I have built on that work through major European projects, in collaboration with the Social Informatics Lab at PJAIT: the Horizon Europe Link4Skills project and the EUonAIR European Universities Alliance (Erasmus+), where I am a researcher in the Centre of Excellence for Human–AI Interaction. Both of these projects focus on how people learn and work alongside AI systems. I currently lead the AI4Everyone project on the PJAIT side and organize a NAWA-funded International Summer School for PhD Candidates on Disinformation and Debunking. Beyond that, I also collaborate on minimalist technologies that encourage positive friction, recently publishing a CHI paper on the development and evaluation of a dedicated design system for e-paper mobile phones.

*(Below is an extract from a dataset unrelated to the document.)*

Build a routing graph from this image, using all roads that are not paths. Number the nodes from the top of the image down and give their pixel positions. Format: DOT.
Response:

At PJAIT I teach Participatory Computer Games Design and occasionally broader HCI topics, coming to games research as a lifelong player and maker. I started in Multi-User Dungeons, where I joined as a Wizard coding items and quests in LPC. I am fascinated by the culture and stories around MUDs and intend to collect them before they disappear. I was actively engaged in strategy and online competitive team games. I still hold pen-and-paper RPG sessions, and host board game evenings together with some physical game design of my own. Years before I had any reason to run a VR study, I was an avid Ingress player, a precursor to Pokemon GO AR Game. I carry that designer-player double vision into my course, which includes learning through play via building physical prototypes of computer-game ideas and conducting game tests. I am currently studying the barriers and learning benefits involved in transposing computer-game ideas into physical prototypes. Most recently, I've also resumed work on a study comparing how people experience and collaborate on the Pandemic boardgame across three formats, as a physical tabletop game, on desktop over Zoom, and in VR on Tabletop Simulator.

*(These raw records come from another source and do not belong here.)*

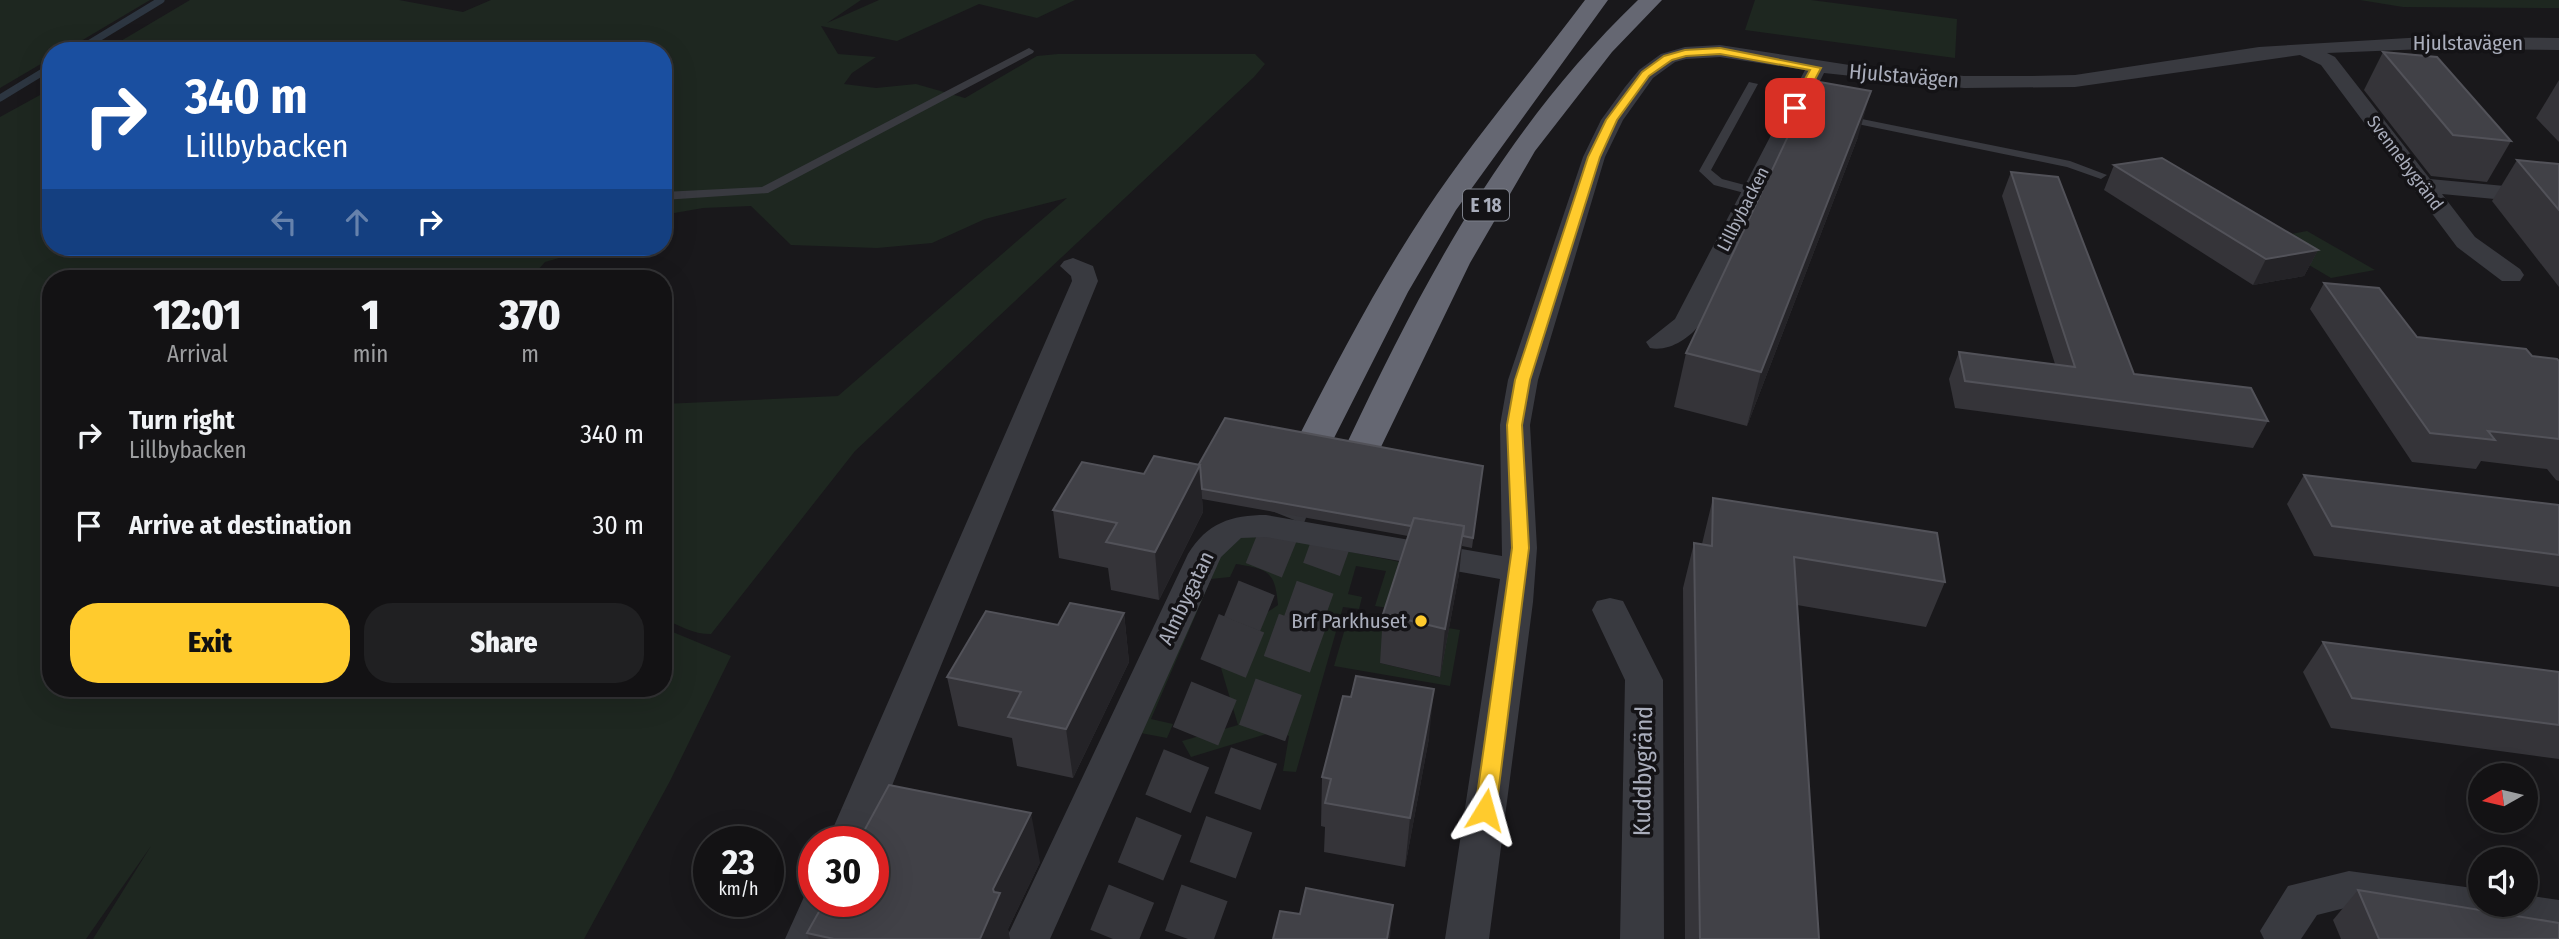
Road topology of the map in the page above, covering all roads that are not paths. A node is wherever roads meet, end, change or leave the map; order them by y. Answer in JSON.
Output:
{"nodes":[{"id":1,"x":1597,"y":0,"type":"edge"},
{"id":2,"x":1616,"y":0,"type":"edge"},
{"id":3,"x":1651,"y":0,"type":"edge"},
{"id":4,"x":2559,"y":44,"type":"edge"},
{"id":5,"x":2303,"y":49,"type":"junction"},
{"id":6,"x":1030,"y":51,"type":"dead end"},
{"id":7,"x":1551,"y":64,"type":"junction"},
{"id":8,"x":1816,"y":68,"type":"junction"},
{"id":9,"x":1753,"y":84,"type":"dead end"},
{"id":10,"x":1829,"y":116,"type":"edge"},
{"id":11,"x":2101,"y":175,"type":"dead end"},
{"id":12,"x":2422,"y":185,"type":"junction"},
{"id":13,"x":1752,"y":191,"type":"junction"},
{"id":14,"x":672,"y":195,"type":"edge"},
{"id":15,"x":2559,"y":198,"type":"edge"},
{"id":16,"x":1073,"y":267,"type":"dead end"},
{"id":17,"x":2511,"y":275,"type":"dead end"},
{"id":18,"x":1660,"y":342,"type":"dead end"},
{"id":19,"x":1319,"y":434,"type":"tunnel mouth"},
{"id":20,"x":1367,"y":441,"type":"tunnel mouth"},
{"id":21,"x":1518,"y":570,"type":"junction"},
{"id":22,"x":1610,"y":610,"type":"dead end"},
{"id":23,"x":855,"y":826,"type":"edge"},
{"id":24,"x":816,"y":917,"type":"edge"},
{"id":25,"x":2559,"y":919,"type":"edge"},
{"id":26,"x":2282,"y":931,"type":"dead end"},
{"id":27,"x":807,"y":939,"type":"edge"},
{"id":28,"x":1028,"y":939,"type":"edge"},
{"id":29,"x":1467,"y":939,"type":"edge"},
{"id":30,"x":1642,"y":939,"type":"edge"}],
"edges":[{"from":1,"to":7,"type":"highway"},
{"from":2,"to":7,"type":"highway","number":"E 18"},
{"from":3,"to":20,"type":"highway","number":"E 18"},
{"from":4,"to":5,"type":"street","name":"Hjulstavägen"},
{"from":5,"to":8,"type":"street","name":"Hjulstavägen"},
{"from":5,"to":12,"type":"street","name":"Svennebygränd"},
{"from":6,"to":14,"type":"lane"},
{"from":7,"to":19,"type":"highway","number":"E 18"},
{"from":8,"to":13,"type":"street","name":"Lillbybacken"},
{"from":8,"to":21,"type":"street","name":"Hjulstavägen"},
{"from":9,"to":13,"type":"lane"},
{"from":10,"to":11,"type":"lane"},
{"from":12,"to":15,"type":"street"},
{"from":12,"to":17,"type":"street","name":"Svennebygränd"},
{"from":13,"to":18,"type":"street","name":"Lillbybacken"},
{"from":16,"to":23,"type":"street"},
{"from":21,"to":28,"type":"street","name":"Almbygatan"},
{"from":21,"to":29,"type":"street","name":"Hjulstavägen"},
{"from":22,"to":30,"type":"street","name":"Kuddbygränd"},
{"from":24,"to":27,"type":"street"},
{"from":25,"to":26,"type":"street"}]}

I co-supervise doctoral candidates in the ICT & Design programme across research topics where my language-community work and current HCI research converge. This has already resulted in joint publications at EMNLP with Witold Sosnowski, my first PhD student. I aid Katarzyna Kowalczyk as her auxiliary supervisor helping her plan research on HerStories related to folklore and design. I also co-supervise a PhD candidate in collaboration with the Institute of Computer Science at Maria Curie-Skłodowska University in Lublin. Both of these PhDs deal with preserving cultural heritage and human stories, one thorugh folk crafts, the other via Early Digital Artifacts (EDAs). I collaborate regularly with researchers across Poland, especially at the Information Processing Institute and its Interactive Technologies Lab, the Maritime University of Szczecin, and Wrocław University, and increasingly with partners across Europe within international projects and COST Actions (currently GRADE and GameTable) with a focus on preserving cultural heritage of both historical games and early digital culture. I am always looking for new partnerships that push my work in useful and unexpected directions.